Questi provvedimenti, illustrati dal presidente Decaro in un video sui social, rientrano nell’ottica di “dare il buon esempio” ai cittadini, a cui sono stati chiesti sacrifici come l’aumento dell’Irpef per coprire il deficit sanitario. Decaro ha ricordato di aver incaricato, subito dopo il suo insediamento, un gruppo di lavoro per “passare al setaccio ogni spesa della Regione, delle agenzie e degli enti partecipati”, definendola “un’operazione concreta, con regole precise per rimettere ordine nei conti pubblici”.

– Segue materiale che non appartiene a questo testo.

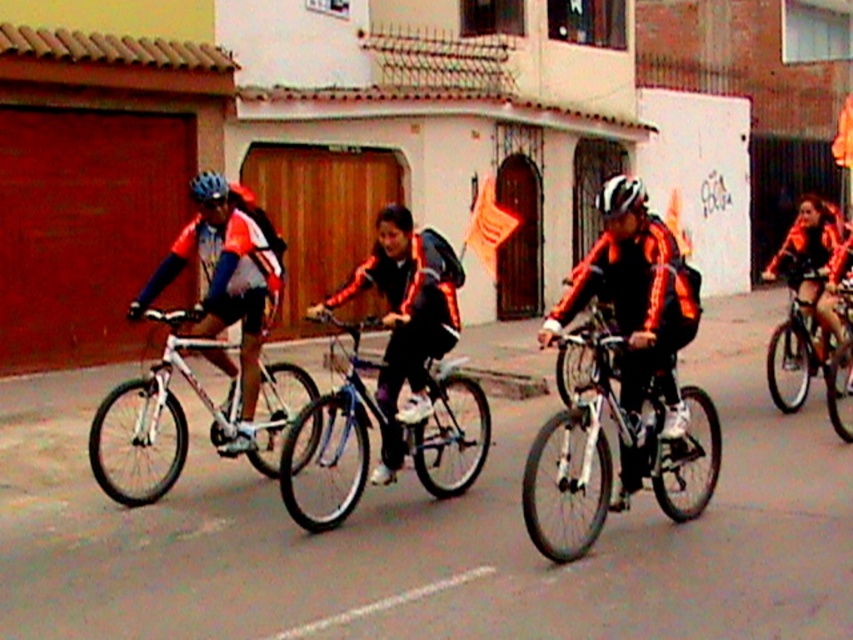
You are a photographer standing on the sidewalk next to the cyclists. You want to take a photo of the blue metallic bicycle at center without including the matte blue helmet at left in the frame. Is it possible to do so while keeping the bicycle centered?

The matte blue helmet at left is positioned over the blue metallic bicycle at center, so it would block the view of the bicycle. Therefore, it is not possible to take a photo of the blue metallic bicycle at center without including the matte blue helmet at left in the frame while keeping the bicycle centered.

You are a photographer trying to capture a cyclist wearing a matte blue helmet at left and a cyclist wearing a blue matte bicycle helmet at upper left. Which helmet would appear larger in your photo?

The matte blue helmet at left appears larger in the photo because it is much taller than the blue matte bicycle helmet at upper left.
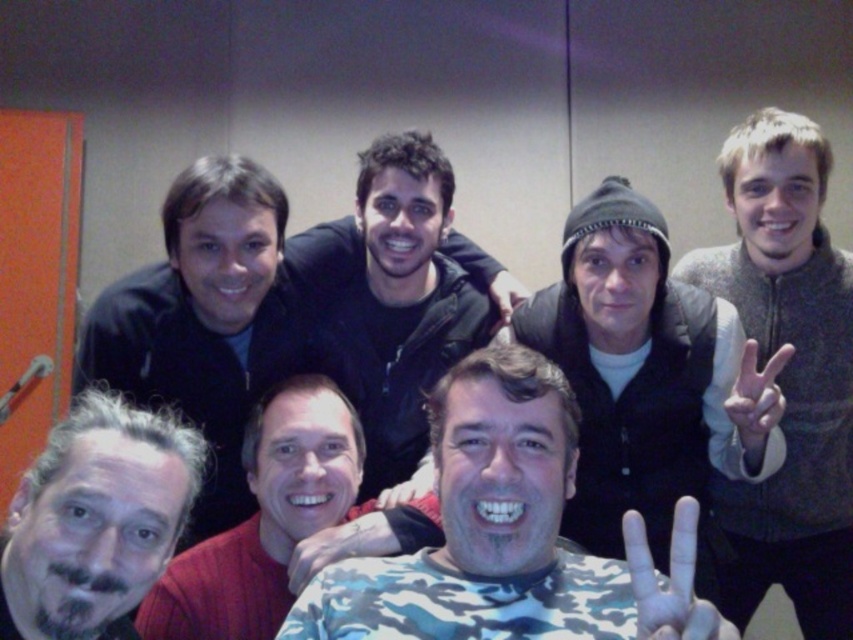
Between camouflage fabric shirt at center and gray hair at center, which one has more height?

camouflage fabric shirt at center is taller.

Is point (479, 390) positioned in front of point (32, 497)?

No, (479, 390) is further to viewer.

Is point (328, 595) less distant than point (49, 435)?

Yes.

Find the location of a particular element. The image size is (853, 640). camouflage fabric shirt at center is located at coordinates (509, 534).

Is white matte hand at center right bigger than camouflage fabric hand at lower center?

Yes, white matte hand at center right is bigger than camouflage fabric hand at lower center.

Who is more distant from viewer, (775, 372) or (309, 577)?

The point (309, 577) is more distant.

The height and width of the screenshot is (640, 853). I want to click on white matte hand at center right, so click(756, 396).

Is point (311, 442) positioned after point (747, 387)?

Yes, point (311, 442) is behind point (747, 387).

Which is more to the left, camouflage shirt at center or white matte hand at center right?

camouflage shirt at center is more to the left.

Between point (273, 497) and point (741, 365), which one is positioned behind?

The point (273, 497) is more distant.

Image resolution: width=853 pixels, height=640 pixels. Find the location of `camouflage shirt at center`. camouflage shirt at center is located at coordinates (265, 518).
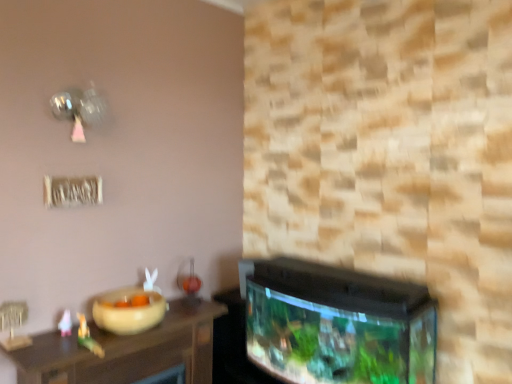
Question: Considering the relative sizes of matte green toy at left, acting as the 1th toy starting from the right, and beige matte bowl at lower left in the image provided, is matte green toy at left, acting as the 1th toy starting from the right, taller than beige matte bowl at lower left?

Choices:
 (A) no
 (B) yes

Answer: (B)

Question: Can beige matte bowl at lower left be found inside matte green toy at left, the 2th toy from the back?

Choices:
 (A) no
 (B) yes

Answer: (A)

Question: Does matte green toy at left, which is the 2th toy from left to right, have a smaller size compared to beige matte bowl at lower left?

Choices:
 (A) yes
 (B) no

Answer: (A)

Question: Is matte green toy at left, which is the 2th toy from left to right, outside of beige matte bowl at lower left?

Choices:
 (A) yes
 (B) no

Answer: (A)

Question: Is matte green toy at left, the 2th toy from the back, placed right next to beige matte bowl at lower left?

Choices:
 (A) no
 (B) yes

Answer: (A)

Question: From a real-world perspective, is matte green toy at left, which is the 2th toy from left to right, over beige matte bowl at lower left?

Choices:
 (A) yes
 (B) no

Answer: (B)

Question: Are beige matte bowl at lower left and wooden table at lower left far apart?

Choices:
 (A) yes
 (B) no

Answer: (B)

Question: Can you confirm if beige matte bowl at lower left is positioned to the left of wooden table at lower left?

Choices:
 (A) yes
 (B) no

Answer: (A)

Question: Can you confirm if beige matte bowl at lower left is taller than wooden table at lower left?

Choices:
 (A) no
 (B) yes

Answer: (B)

Question: Is wooden table at lower left at the back of beige matte bowl at lower left?

Choices:
 (A) yes
 (B) no

Answer: (B)

Question: Considering the relative sizes of beige matte bowl at lower left and wooden table at lower left in the image provided, is beige matte bowl at lower left bigger than wooden table at lower left?

Choices:
 (A) yes
 (B) no

Answer: (B)

Question: Can you confirm if beige matte bowl at lower left is smaller than wooden table at lower left?

Choices:
 (A) no
 (B) yes

Answer: (B)

Question: Is beige matte bowl at lower left further to camera compared to matte green toy at left, the 2th toy from the back?

Choices:
 (A) yes
 (B) no

Answer: (A)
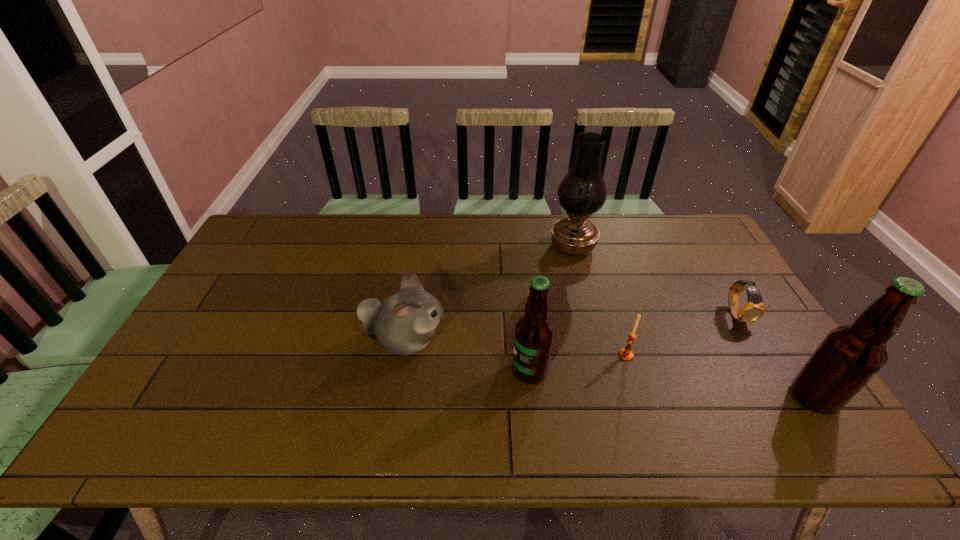
The image size is (960, 540). In order to click on free region located on the label of the second object from left to right in this screenshot , I will do `click(359, 371)`.

You are a GUI agent. You are given a task and a screenshot of the screen. Output one action in this format:
    pyautogui.click(x=<x>, y=<y>)
    Task: Click on the free space located 0.320m on the left of the oil lamp
    The width and height of the screenshot is (960, 540).
    Given the screenshot: What is the action you would take?
    pyautogui.click(x=456, y=247)

Find the location of a particular element. The width and height of the screenshot is (960, 540). free spot located 0.090m on the right of the second shortest object is located at coordinates (667, 355).

Find the location of `free space located 0.140m on the face of the watch`. free space located 0.140m on the face of the watch is located at coordinates (770, 370).

Locate an element on the screen. vacant space located on the face of the hamster is located at coordinates (519, 341).

At what (x,y) coordinates should I click in order to perform the action: click on object that is positioned at the far edge. Please return your answer as a coordinate pair (x, y). The image size is (960, 540). Looking at the image, I should click on coord(582,192).

At what (x,y) coordinates should I click in order to perform the action: click on beer bottle at the right edge. Please return your answer as a coordinate pair (x, y). Looking at the image, I should click on (849, 357).

This screenshot has height=540, width=960. Find the location of `watch situated at the right edge`. watch situated at the right edge is located at coordinates (754, 309).

Identify the location of object located in the near right corner section of the desktop. The height and width of the screenshot is (540, 960). (849, 357).

Find the location of a particular element. blank space at the far edge is located at coordinates pyautogui.click(x=386, y=247).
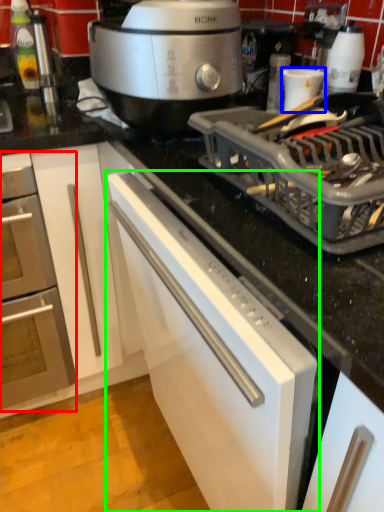
Question: Based on their relative distances, which object is farther from home appliance (highlighted by a red box)? Choose from appliance (highlighted by a blue box) and cabinetry (highlighted by a green box).

Choices:
 (A) appliance
 (B) cabinetry

Answer: (A)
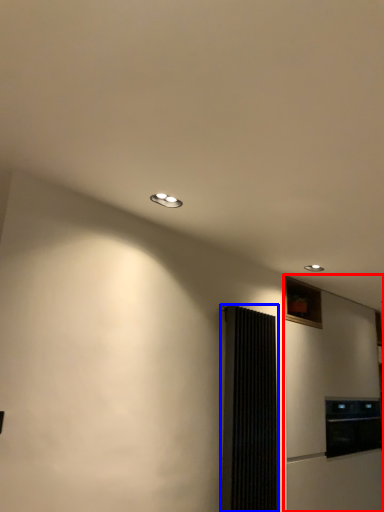
Question: Which point is closer to the camera, fridge (highlighted by a red box) or screen door (highlighted by a blue box)?

Choices:
 (A) fridge
 (B) screen door

Answer: (B)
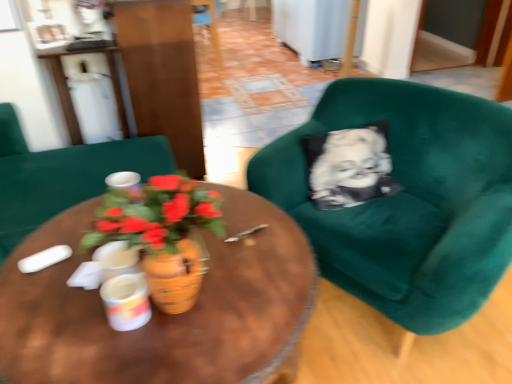
Find the location of `white glossy table at upper left`. white glossy table at upper left is located at coordinates (70, 93).

This screenshot has width=512, height=384. What do you see at coordinates (163, 235) in the screenshot?
I see `terracotta pot at center` at bounding box center [163, 235].

This screenshot has width=512, height=384. I want to click on terracotta pot at center, so click(x=163, y=235).

What is the approximate width of white glossy cup at center, which is the 2th coffee cup from front to back?

white glossy cup at center, which is the 2th coffee cup from front to back, is 3.67 inches in width.

Identify the location of white glossy cup at center, arranged as the second coffee cup when ordered from the bottom. (126, 184).

Describe the element at coordinates (408, 201) in the screenshot. The image size is (512, 384). I see `velvet green armchair at right, arranged as the 3th chair when viewed from the left` at that location.

At what (x,y) coordinates should I click in order to perform the action: click on matte green armchair at center, the second chair viewed from the back. Please return your answer as a coordinate pair (x, y). The image size is (512, 384). Looking at the image, I should click on [63, 175].

How much space does white glossy coffee cup at center, placed as the first coffee cup when sorted from front to back, occupy vertically?

The height of white glossy coffee cup at center, placed as the first coffee cup when sorted from front to back, is 3.98 inches.

I want to click on white glossy coffee cup at center, which appears as the second coffee cup when viewed from the left, so click(126, 301).

This screenshot has width=512, height=384. I want to click on woodenobject at center, so click(163, 313).

Find the location of a particular element. The height and width of the screenshot is (384, 512). white glossy table at upper left is located at coordinates (70, 93).

Looking at this image, can you confirm if terracotta pot at center is positioned to the right of white glossy cup at center, marked as the 1th coffee cup in a top-to-bottom arrangement?

Correct, you'll find terracotta pot at center to the right of white glossy cup at center, marked as the 1th coffee cup in a top-to-bottom arrangement.

Does terracotta pot at center turn towards white glossy cup at center, arranged as the second coffee cup when ordered from the bottom?

No, terracotta pot at center does not turn towards white glossy cup at center, arranged as the second coffee cup when ordered from the bottom.

Between terracotta pot at center and white glossy cup at center, marked as the 1th coffee cup in a top-to-bottom arrangement, which one has more height?

Standing taller between the two is terracotta pot at center.

Between terracotta pot at center and white glossy cup at center, marked as the 1th coffee cup in a top-to-bottom arrangement, which one has smaller size?

With smaller size is white glossy cup at center, marked as the 1th coffee cup in a top-to-bottom arrangement.

Considering the sizes of objects woodenobject at center and velvet green armchair at right, the 1th chair when ordered from right to left, in the image provided, who is shorter, woodenobject at center or velvet green armchair at right, the 1th chair when ordered from right to left,?

Standing shorter between the two is woodenobject at center.

From the image's perspective, is woodenobject at center below velvet green armchair at right, arranged as the 3th chair when viewed from the left?

Indeed, from the image's perspective, woodenobject at center is shown beneath velvet green armchair at right, arranged as the 3th chair when viewed from the left.

Considering the sizes of woodenobject at center and velvet green armchair at right, which is the 1th chair from front to back, in the image, is woodenobject at center bigger or smaller than velvet green armchair at right, which is the 1th chair from front to back,?

Considering their sizes, woodenobject at center takes up less space than velvet green armchair at right, which is the 1th chair from front to back.

What's the angular difference between woodenobject at center and velvet green armchair at right, arranged as the 3th chair when viewed from the left,'s facing directions?

The facing directions of woodenobject at center and velvet green armchair at right, arranged as the 3th chair when viewed from the left, are 150 degrees apart.

Who is taller, terracotta pot at center or velvet green armchair at right, which is the 1th chair from front to back?

With more height is velvet green armchair at right, which is the 1th chair from front to back.

Is there a large distance between terracotta pot at center and velvet green armchair at right, the 3th chair in the back-to-front sequence?

terracotta pot at center is near velvet green armchair at right, the 3th chair in the back-to-front sequence, not far away.

From a real-world perspective, who is located lower, terracotta pot at center or velvet green armchair at right, the 3th chair in the back-to-front sequence?

Result: velvet green armchair at right, the 3th chair in the back-to-front sequence, is physically lower.

Is terracotta pot at center in front of or behind velvet green armchair at right, the 1th chair when ordered from right to left, in the image?

terracotta pot at center is positioned closer to the viewer than velvet green armchair at right, the 1th chair when ordered from right to left.

How many degrees apart are the facing directions of matte green armchair at center, positioned as the 1th chair in left-to-right order, and white glossy coffee cup at center, which is the first coffee cup in bottom-to-top order?

There is a 8.63-degree angle between the facing directions of matte green armchair at center, positioned as the 1th chair in left-to-right order, and white glossy coffee cup at center, which is the first coffee cup in bottom-to-top order.

Does matte green armchair at center, acting as the 2th chair starting from the top, contain white glossy coffee cup at center, which appears as the second coffee cup when viewed from the left?

Definitely not — white glossy coffee cup at center, which appears as the second coffee cup when viewed from the left, is not inside matte green armchair at center, acting as the 2th chair starting from the top.

Is matte green armchair at center, positioned as the 1th chair in left-to-right order, bigger than white glossy coffee cup at center, marked as the 2th coffee cup in a top-to-bottom arrangement?

Indeed, matte green armchair at center, positioned as the 1th chair in left-to-right order, has a larger size compared to white glossy coffee cup at center, marked as the 2th coffee cup in a top-to-bottom arrangement.

Considering the positions of objects matte green armchair at center, the 2th chair positioned from the bottom, and white glossy coffee cup at center, placed as the first coffee cup when sorted from front to back, in the image provided, who is in front, matte green armchair at center, the 2th chair positioned from the bottom, or white glossy coffee cup at center, placed as the first coffee cup when sorted from front to back,?

white glossy coffee cup at center, placed as the first coffee cup when sorted from front to back, is in front.

Find the location of `houseplant below the white glossy cup at center, marked as the 1th coffee cup in a top-to-bottom arrangement (from the image's perspective)`. houseplant below the white glossy cup at center, marked as the 1th coffee cup in a top-to-bottom arrangement (from the image's perspective) is located at coordinates (163, 235).

From a real-world perspective, is white glossy cup at center, which is the first coffee cup from left to right, positioned under terracotta pot at center based on gravity?

Yes.

Which point is more distant from viewer, (114, 175) or (126, 192)?

The point (114, 175) is behind.

Consider the image. Do you think terracotta pot at center is within wooden chair at center, the second chair positioned from the left, or outside of it?

The correct answer is: outside.

Between terracotta pot at center and wooden chair at center, marked as the 1th chair in a top-to-bottom arrangement, which one is positioned behind?

wooden chair at center, marked as the 1th chair in a top-to-bottom arrangement, is behind.

Is terracotta pot at center to the right of wooden chair at center, which is the second chair in right-to-left order, from the viewer's perspective?

Indeed, terracotta pot at center is positioned on the right side of wooden chair at center, which is the second chair in right-to-left order.

From a real-world perspective, is terracotta pot at center over wooden chair at center, which ranks as the first chair in back-to-front order?

Yes, from a real-world perspective, terracotta pot at center is on top of wooden chair at center, which ranks as the first chair in back-to-front order.

Between white glossy cup at center, which is counted as the 2th coffee cup, starting from the right, and woodenobject at center, which one has larger width?

With larger width is woodenobject at center.

Consider the image. Which of these two, white glossy cup at center, which is counted as the 2th coffee cup, starting from the right, or woodenobject at center, stands taller?

woodenobject at center is taller.

Is woodenobject at center surrounded by white glossy cup at center, which is counted as the 2th coffee cup, starting from the right?

No, woodenobject at center is located outside of white glossy cup at center, which is counted as the 2th coffee cup, starting from the right.

Visually, is white glossy cup at center, arranged as the second coffee cup when ordered from the bottom, positioned to the left or to the right of woodenobject at center?

white glossy cup at center, arranged as the second coffee cup when ordered from the bottom, is positioned on woodenobject at center's left side.

Identify the location of houseplant below the white glossy cup at center, marked as the 1th coffee cup in a top-to-bottom arrangement (from the image's perspective). Image resolution: width=512 pixels, height=384 pixels. (163, 235).

Find the location of a particular element. chair that is the 2nd one above the woodenobject at center (from a real-world perspective) is located at coordinates (408, 201).

Which object lies nearer to the anchor point matte green armchair at center, which is the 2th chair from front to back, white glossy cup at center, which is counted as the 2th coffee cup, starting from the right, or velvet green armchair at right, the third chair viewed from the top?

white glossy cup at center, which is counted as the 2th coffee cup, starting from the right, is positioned closer to the anchor matte green armchair at center, which is the 2th chair from front to back.

Consider the image. Based on their spatial positions, is white glossy coffee cup at center, placed as the 1th coffee cup when sorted from right to left, or terracotta pot at center closer to white glossy cup at center, arranged as the second coffee cup when ordered from the bottom?

Based on the image, terracotta pot at center appears to be nearer to white glossy cup at center, arranged as the second coffee cup when ordered from the bottom.

From the image, which object appears to be farther from woodenobject at center, white glossy table at upper left or white glossy coffee cup at center, which appears as the second coffee cup when viewed from the left?

Based on the image, white glossy table at upper left appears to be further to woodenobject at center.

From the image, which object appears to be farther from woodenobject at center, velvet green armchair at right, the 1th chair when ordered from right to left, or matte green armchair at center, acting as the 2th chair starting from the top?

matte green armchair at center, acting as the 2th chair starting from the top, is positioned further to the anchor woodenobject at center.

Which object lies further to the anchor point matte green armchair at center, positioned as the 1th chair in left-to-right order, white glossy cup at center, which is the first coffee cup from left to right, or woodenobject at center?

The object further to matte green armchair at center, positioned as the 1th chair in left-to-right order, is woodenobject at center.

Which object lies nearer to the anchor point white glossy cup at center, which is the first coffee cup from left to right, terracotta pot at center or white glossy table at upper left?

terracotta pot at center is closer to white glossy cup at center, which is the first coffee cup from left to right.

Based on their spatial positions, is white glossy table at upper left or white glossy cup at center, arranged as the 1th coffee cup when viewed from the back, closer to velvet green armchair at right, which is the 1th chair from front to back?

white glossy cup at center, arranged as the 1th coffee cup when viewed from the back.

From the image, which object appears to be farther from wooden chair at center, which ranks as the third chair in front-to-back order, matte green armchair at center, the second chair viewed from the back, or white glossy cup at center, marked as the 1th coffee cup in a top-to-bottom arrangement?

white glossy cup at center, marked as the 1th coffee cup in a top-to-bottom arrangement, lies further to wooden chair at center, which ranks as the third chair in front-to-back order, than the other object.

Locate an element on the screen. This screenshot has width=512, height=384. houseplant between matte green armchair at center, which ranks as the third chair in right-to-left order, and velvet green armchair at right, which is the 1th chair from bottom to top, from left to right is located at coordinates (163, 235).

Identify the location of houseplant between white glossy coffee cup at center, marked as the 2th coffee cup in a top-to-bottom arrangement, and velvet green armchair at right, the third chair viewed from the top, from left to right. The width and height of the screenshot is (512, 384). (163, 235).

Where is `coffee cup between white glossy cup at center, marked as the 1th coffee cup in a top-to-bottom arrangement, and velvet green armchair at right, arranged as the 3th chair when viewed from the left, in the horizontal direction`? The height and width of the screenshot is (384, 512). coffee cup between white glossy cup at center, marked as the 1th coffee cup in a top-to-bottom arrangement, and velvet green armchair at right, arranged as the 3th chair when viewed from the left, in the horizontal direction is located at coordinates (126, 301).

Locate an element on the screen. Image resolution: width=512 pixels, height=384 pixels. coffee cup between woodenobject at center and white glossy cup at center, marked as the 1th coffee cup in a top-to-bottom arrangement, along the z-axis is located at coordinates (126, 301).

Nuove regole per le spese e le trasferte
Nel dettaglio, il ritiro delle carte di credito aziendali è stato motivato dall’uso da parte di alcuni dirigenti “per spese correnti senza un percorso tracciabile”. Da ora in avanti, ha spiegato Decaro, “si paga solo con bonifico tracciato e autorizzato e chi autorizza una spesa non potrà essere più la stessa persona che materialmente la esegue quella spesa”. Ogni operatore avrà “credenziali personali non condivise, con controlli periodici che saranno obbligatori e nessun pagamento potrà partire senza una preventiva verifica della copertura finanziaria e senza un atto formale che lo giustifichi”.
Anche le trasferte subiranno modifiche: “dovranno essere autorizzate prima” e gli spostamenti con le auto di servizio “finiranno in un registro digitale con carte carburante intestate al veicolo”. Il presidente ha ribadito che l’auto di servizio “serve per il servizio, non per l’utilizzo personale e su questo non ci sono eccezioni, nemmeno per chi amministra”.
Stop a nomine e appalti, taglio ai costi della politica
Tra le altre decisioni, Decaro ha annunciato il blocco delle nomine per i nuovi consigli di amministrazione delle agenzie, una misura che dovrebbe generare un risparmio di circa 200mila euro all’anno. Ha chiesto al Consiglio regionale di “cancellare la norma che istituiva i nuovi cda”.
Ulteriore richiesta al Consiglio è quella di “bloccare l’appalto della mensa del palazzo della Regione di via Gentile”, ritenuta “una spesa eccessiva”. Infine, il presidente ha chiesto che nella prossima manovra finanziaria vengano tagliati “35 milioni di euro dei costi della politica”, sottolineando l’impegno dell’amministrazione a una gestione più rigorosa delle risorse pubbliche.